I build custom rods. I have to say that I repair more St. Croix and Loomis rods than any other. There are a couple of reasons for this. First off I want to say that both make very high quality blanks. Customers are always asking for lighter, faster, and more powerful blanks. To do this, higher and higher modulus graphites and carbons are used with increasingly thinner walls. While performance is increased, the ability of the rods to take abuse or even slight damage is decreased almost exponantially. The reason I end up repairing so many of these high end rods compared to lower end rods is also a result of simple dollars and sense. Is a guy that bought a $20 Chinese rod at Walmart going to get it repaired, or just throw it away and buy another? The guy that spends $200 on a high end rod that breaks, and doesn't want to spend another $50 or more in shipping/handling or upgrade fees, can and will get it repaired. 

Marketing by the St. Croix's, GLoomis, and others plays a role in this issue. For most fishermen, the latest high modulus high dollar rods are just plain a waste of money. I have experimented with lower modulus, mid range and much less expensive blanks. I have had very accomplished fishermen use each and all but the most avid, experienced, and seasoned fishermen can't tell the difference. Even when they could, the difference is so subtle, you still end up asking yourself why I spent $200 when a $80 rod would have been just fine? So for most of us, a more moderately priced rod makes more sense and will last longer.

The main issue is this: The ultra high modulus, high end priced rods definetly offer a slight performance advantage for the serious user. But the materials and methods of construction make for a rod that is very suseptible to damage and misuse, simply they take very little of either. Don't get me wrong, I love to build on those Cadilac blanks, but I know at some point, they will be back with a broke stick. I commend St. Croix on their great warranty, cause they know that many of them will be busted. That also gives a little insight as to how much mark up is on those sticks:rant:.


----------



## Burksee (Jan 15, 2003)

Eyefull, you said a mouthfull! :yikes: :lol: :lol: :lol:

Thank you for the detailed explanation, that is some very good stuff to know! 

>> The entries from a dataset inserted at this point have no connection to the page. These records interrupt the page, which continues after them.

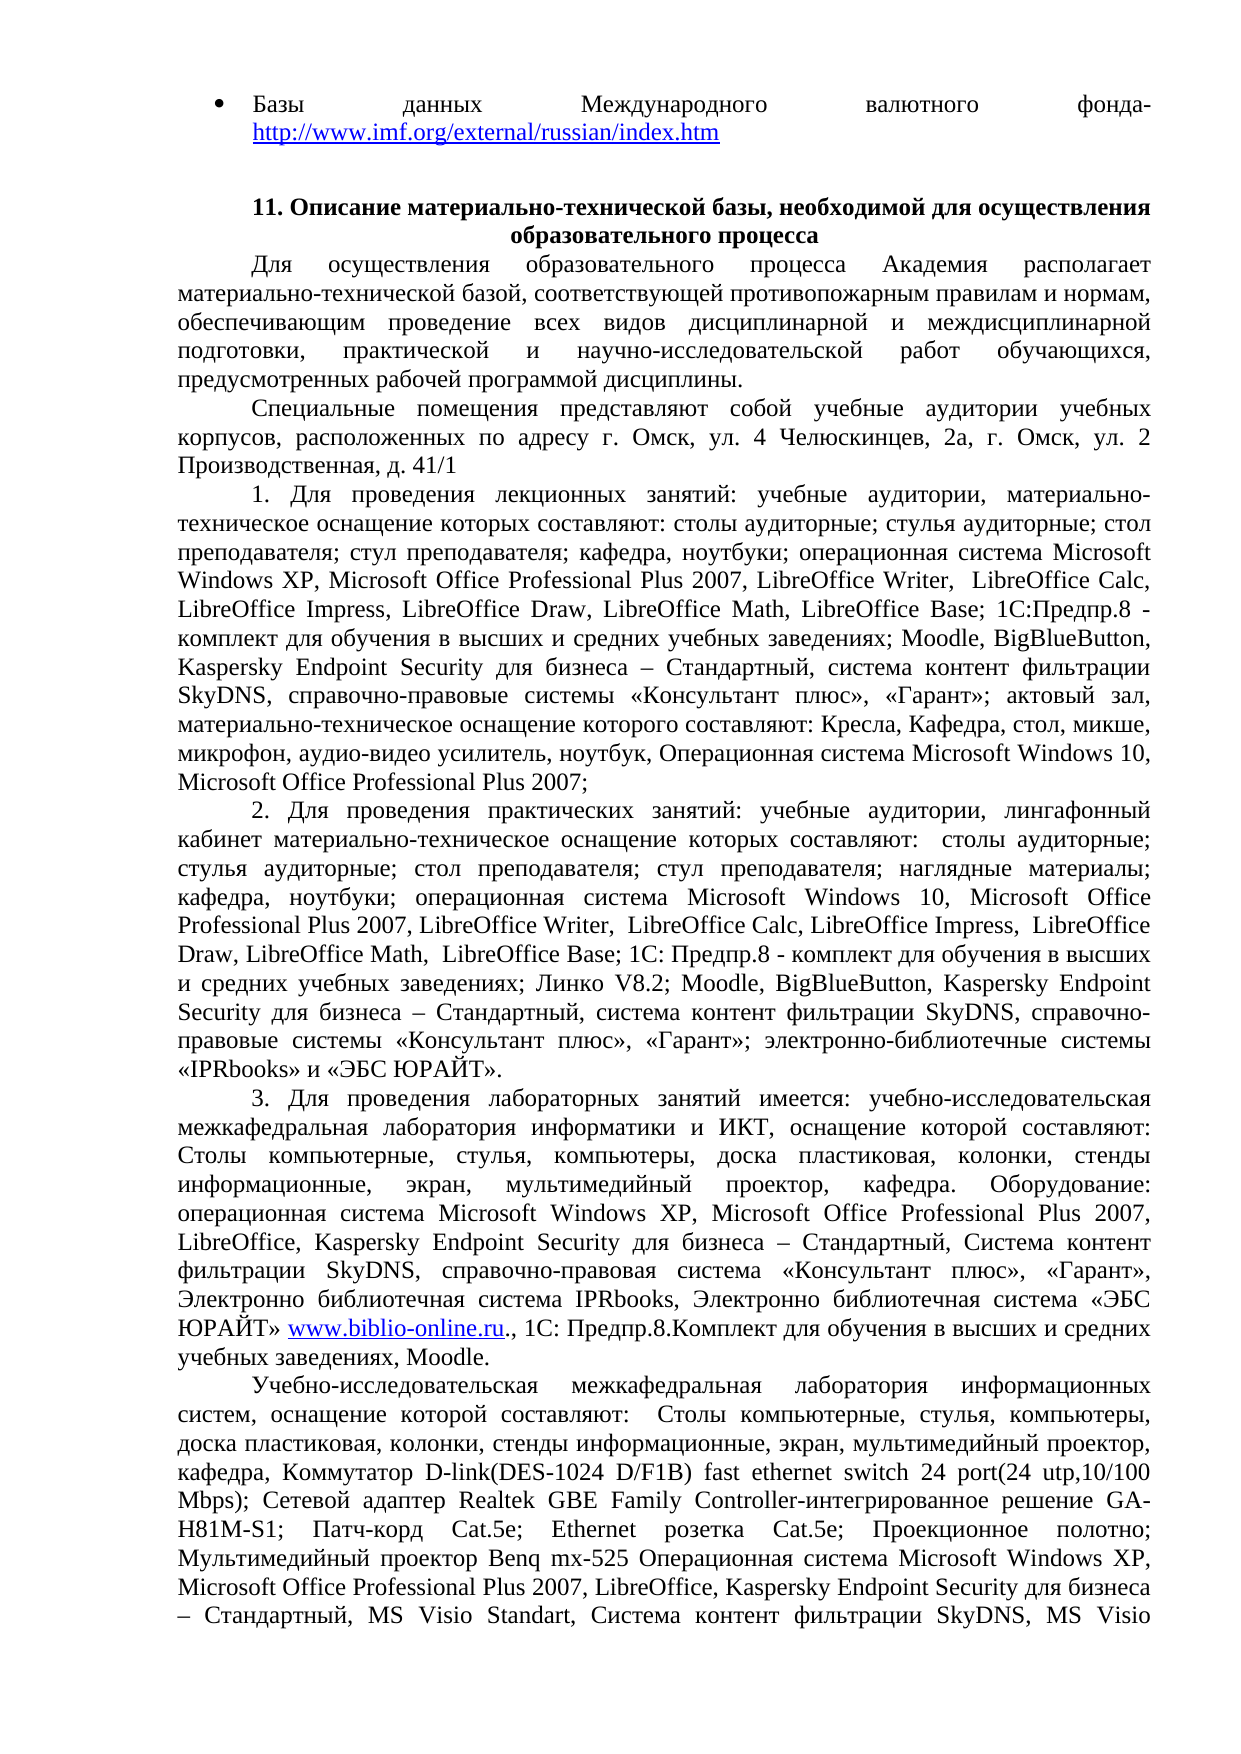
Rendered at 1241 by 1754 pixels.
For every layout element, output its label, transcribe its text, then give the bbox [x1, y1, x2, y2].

text 2. Для проведения практических занятий: учебные аудитории, лингафонный кабинет материально-техническое оснащение которых составляют: столы аудиторные; стулья аудиторные; стол преподавателя; стул преподавателя; наглядные материалы; кафедра, ноутбуки; операционная система Microsoft Windows 10, Microsoft Office Professional Plus 2007, LibreOffice Writer, LibreOffice Calc, LibreOffice Impress, LibreOffice Draw, LibreOffice Math, LibreOffice Base; 1С: Предпр.8 - комплект для обучения в высших и средних учебных заведениях; Линко V8.2; Moodle, BigBlueButton, Kaspersky Endpoint Security для бизнеса – Стандартный, система контент фильтрации SkyDNS, справочно-правовые системы «Консультант плюс», «Гарант»; электронно-библиотечные системы «IPRbooks» и «ЭБС ЮРАЙТ». [177, 795, 1152, 1083]
list Базы данных Международного валютного фонда- http://www.imf.org/external/russian/index.htm [215, 89, 1152, 146]
text 11. Описание материально-технической базы, необходимой для осуществления образовательного процесса [177, 192, 1152, 249]
text Специальные помещения представляют собой учебные аудитории учебных корпусов, расположенных по адресу г. Омск, ул. 4 Челюскинцев, 2а, г. Омск, ул. 2 Производственная, д. 41/1 [177, 393, 1152, 479]
text 3. Для проведения лабораторных занятий имеется: учебно-исследовательская межкафедральная лаборатория информатики и ИКТ, оснащение которой составляют: Столы компьютерные, стулья, компьютеры, доска пластиковая, колонки, стенды информационные, экран, мультимедийный проектор, кафедра. Оборудование: операционная система Microsoft Windows XP, Microsoft Office Professional Plus 2007, LibreOffice, Kaspersky Endpoint Security для бизнеса – Стандартный, Система контент фильтрации SkyDNS, справочно-правовая система «Консультант плюс», «Гарант», Электронно библиотечная система IPRbooks, Электронно библиотечная система «ЭБС ЮРАЙТ» www.biblio-online.ru., 1С: Предпр.8.Комплект для обучения в высших и средних учебных заведениях, Moodle. [177, 1083, 1152, 1370]
text Для осуществления образовательного процесса Академия располагает материально-технической базой, соответствующей противопожарным правилам и нормам, обеспечивающим проведение всех видов дисциплинарной и междисциплинарной подготовки, практической и научно-исследовательской работ обучающихся, предусмотренных рабочей программой дисциплины. [177, 249, 1152, 393]
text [177, 1370, 1152, 1629]
text 1. Для проведения лекционных занятий: учебные аудитории, материально-техническое оснащение которых составляют: столы аудиторные; стулья аудиторные; стол преподавателя; стул преподавателя; кафедра, ноутбуки; операционная система Microsoft Windows XP, Microsoft Office Professional Plus 2007, LibreOffice Writer, LibreOffice Calc, LibreOffice Impress, LibreOffice Draw, LibreOffice Math, LibreOffice Base; 1С:Предпр.8 - комплект для обучения в высших и средних учебных заведениях; Moodle, BigBlueButton, Kaspersky Endpoint Security для бизнеса – Стандартный, система контент фильтрации SkyDNS, справочно-правовые системы «Консультант плюс», «Гарант»; актовый зал, материально-техническое оснащение которого составляют: Кресла, Кафедра, стол, микше, микрофон, аудио-видео усилитель, ноутбук, Операционная система Microsoft Windows 10, Microsoft Office Professional Plus 2007; [177, 479, 1152, 795]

That being said, I get involved with "performance" upgrades to engines - cars, snowmobiles, motorcycles, just about anything with an internal combustion engine. Reading your post it kinda relates along those same lines!


----------



## mike the pike (Mar 11, 2008)

Besides shutting the tip in a car door....I have never busted a rod in the 35 years i've been fishing. Do you guys ever set the drag properly???

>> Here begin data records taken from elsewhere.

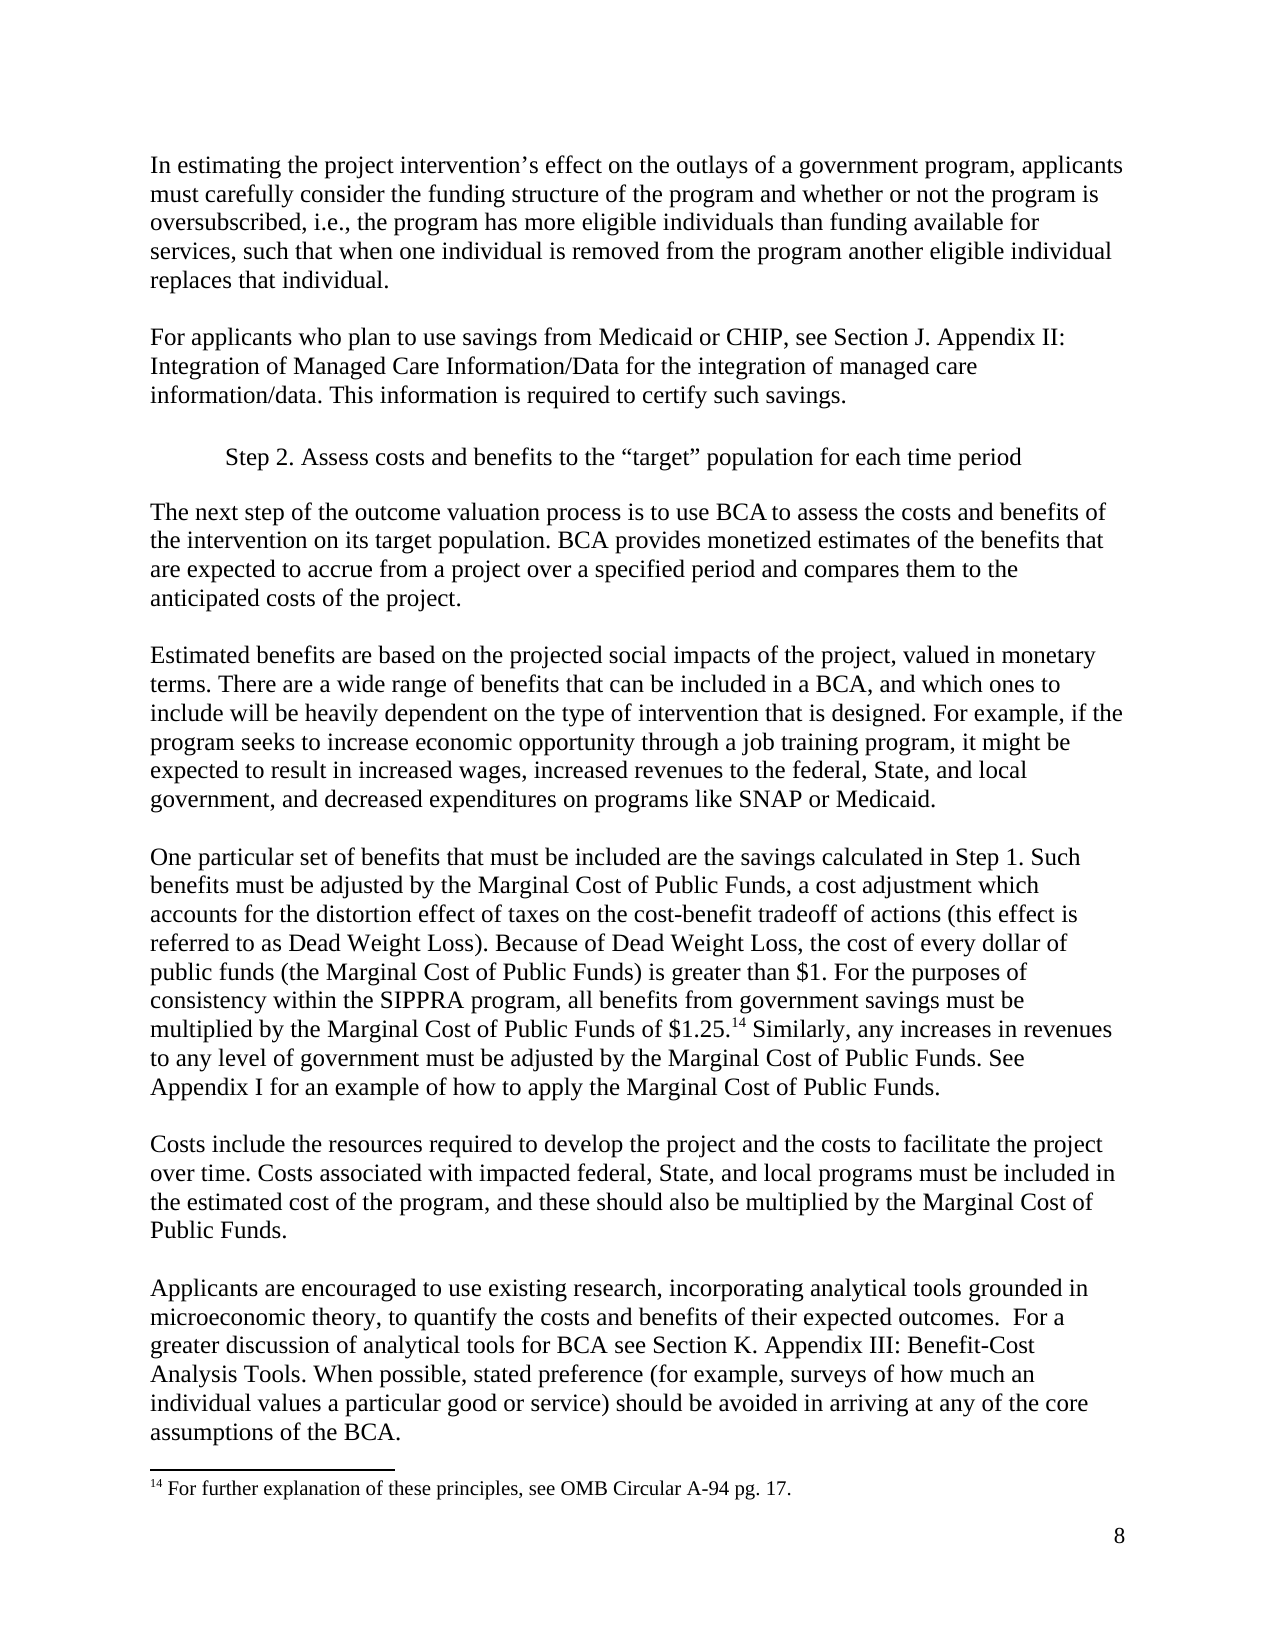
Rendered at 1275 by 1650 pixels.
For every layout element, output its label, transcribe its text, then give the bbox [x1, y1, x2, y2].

text For applicants who plan to use savings from Medicaid or CHIP, see Section J. Appendix II: Integration of Managed Care Information/Data for the integration of managed care information/data. This information is required to certify such savings. [150, 322, 1125, 409]
text The next step of the outcome valuation process is to use BCA to assess the costs and benefits of the intervention on its target population. BCA provides monetized estimates of the benefits that are expected to accrue from a project over a specified period and compares them to the anticipated costs of the project. [150, 497, 1125, 612]
text In estimating the project intervention’s effect on the outlays of a government program, applicants must carefully consider the funding structure of the program and whether or not the program is oversubscribed, i.e., the program has more eligible individuals than funding available for services, such that when one individual is removed from the program another eligible individual replaces that individual. [150, 150, 1125, 294]
text One particular set of benefits that must be included are the savings calculated in Step 1. Such benefits must be adjusted by the Marginal Cost of Public Funds, a cost adjustment which accounts for the distortion effect of taxes on the cost-benefit tradeoff of actions (this effect is referred to as Dead Weight Loss). Because of Dead Weight Loss, the cost of every dollar of public funds (the Marginal Cost of Public Funds) is greater than $1. For the purposes of consistency within the SIPPRA program, all benefits from government savings must be multiplied by the Marginal Cost of Public Funds of $1.25. Similarly, any increases in revenues to any level of government must be adjusted by the Marginal Cost of Public Funds. See Appendix I for an example of how to apply the Marginal Cost of Public Funds. [150, 842, 1125, 1101]
text Costs include the resources required to develop the project and the costs to facilitate the project over time. Costs associated with impacted federal, State, and local programs must be included in the estimated cost of the program, and these should also be multiplied by the Marginal Cost of Public Funds. [150, 1129, 1125, 1244]
subtitle Step 2. Assess costs and benefits to the “target” population for each time period [150, 442, 1125, 470]
text Estimated benefits are based on the projected social impacts of the project, valued in monetary terms. There are a wide range of benefits that can be included in a BCA, and which ones to include will be heavily dependent on the type of intervention that is designed. For example, if the program seeks to increase economic opportunity through a job training program, it might be expected to result in increased wages, increased revenues to the federal, State, and local government, and decreased expenditures on programs like SNAP or Medicaid. [150, 641, 1125, 813]
text Applicants are encouraged to use existing research, incorporating analytical tools grounded in microeconomic theory, to quantify the costs and benefits of their expected outcomes. For a greater discussion of analytical tools for BCA see Section K. Appendix III: Benefit-Cost Analysis Tools. When possible, stated preference (for example, surveys of how much an individual values a particular good or service) should be avoided in arriving at any of the core assumptions of the BCA. [150, 1273, 1125, 1446]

How are you breaking them...by setting the hook like KVD???


For the $$$ St. Croix ice gear has made me a better fisherman and a have a fuller freezer. A super sensitive tip with a strong back is the way to go


----------



## Multispeciestamer (Jan 27, 2010)

I have the triumph and mojo rods, they are alright, and I wouldnt mind having a hole fleet of the mojo rods. But I still like my loomis rods better.


----------



## MSUICEMAN (Jan 9, 2002)

Multispeciestamer said:


> I have the triumph and mojo rods, they are alright, and I wouldnt mind having a hole fleet of the mojo rods. But I still like my loomis rods better.


which loomis rods do you own? the mojo and triumph rods are some of their (SC's) lower level rods.


----------



## FIJI (May 15, 2003)

I have a friend who is a custom rod finisher for Loomis. Nice to have a connection !!


----------



## Multispeciestamer (Jan 27, 2010)

MSUICEMAN said:


> which loomis rods do you own? the mojo and triumph rods are some of their (SC's) lower level rods.

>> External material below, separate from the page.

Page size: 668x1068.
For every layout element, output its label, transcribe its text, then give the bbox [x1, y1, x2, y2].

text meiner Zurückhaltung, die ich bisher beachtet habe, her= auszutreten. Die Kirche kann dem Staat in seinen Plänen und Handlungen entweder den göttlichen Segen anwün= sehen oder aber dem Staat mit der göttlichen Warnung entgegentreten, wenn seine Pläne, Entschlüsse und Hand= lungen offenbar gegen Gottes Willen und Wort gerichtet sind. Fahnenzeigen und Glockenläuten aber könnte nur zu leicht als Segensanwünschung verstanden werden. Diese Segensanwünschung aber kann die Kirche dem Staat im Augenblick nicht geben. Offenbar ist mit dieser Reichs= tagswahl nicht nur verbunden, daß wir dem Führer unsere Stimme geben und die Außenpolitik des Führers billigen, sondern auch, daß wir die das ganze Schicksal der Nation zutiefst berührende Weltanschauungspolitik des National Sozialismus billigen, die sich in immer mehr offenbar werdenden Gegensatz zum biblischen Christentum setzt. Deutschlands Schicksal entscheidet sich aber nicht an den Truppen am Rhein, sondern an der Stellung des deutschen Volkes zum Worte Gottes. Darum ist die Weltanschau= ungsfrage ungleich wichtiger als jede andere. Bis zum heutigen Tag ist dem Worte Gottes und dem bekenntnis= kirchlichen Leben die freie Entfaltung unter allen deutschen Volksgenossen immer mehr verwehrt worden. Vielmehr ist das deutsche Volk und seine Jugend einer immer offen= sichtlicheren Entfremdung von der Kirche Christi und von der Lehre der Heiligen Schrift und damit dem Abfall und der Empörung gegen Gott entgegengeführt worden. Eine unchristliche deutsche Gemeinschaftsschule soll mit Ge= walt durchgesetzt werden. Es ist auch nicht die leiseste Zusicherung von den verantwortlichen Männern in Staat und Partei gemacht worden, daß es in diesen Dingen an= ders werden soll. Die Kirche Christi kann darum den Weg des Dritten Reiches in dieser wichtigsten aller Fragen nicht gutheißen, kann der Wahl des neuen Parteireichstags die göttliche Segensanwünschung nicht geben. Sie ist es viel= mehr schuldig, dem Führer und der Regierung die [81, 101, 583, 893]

 I have a GL3 9'9" skamanian handle M action
The new steelhead series 9'8" skamanian handle ML action
and the mossyback series,trigger 7'1" jig & worm M action


----------



## ESOX (Nov 20, 2000)

Most of my Loomis rods are GL3's I think they are quite comparable to the Avids. If you looked into my rod locker, almost all of them are Avids or GL3's. They offer the right balance of performance, sensitivity, and durability for me. I really like the new St. Croix Legend Tournament Bass rod as well.


----------